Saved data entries

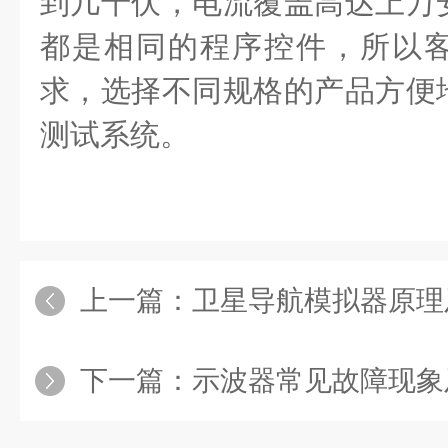
到几千伏，电流覆盖高达上万
都是相同的程序控件，所以
求，选择不同规格的产品方便
测试系统。
上一篇：
卫星导航模拟器原理及特
下一篇：
示波器常见故障现象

### Goal of the exercise
Keep the pictures out, and write out the rest of the data above word for word.

### Response area
到几千伏，电流覆盖高达上万
都是相同的程序控件，所以
求，选择不同规格的产品方便
测试系统。
上一篇：
卫星导航模拟器原理及特
下一篇：
示波器常见故障现象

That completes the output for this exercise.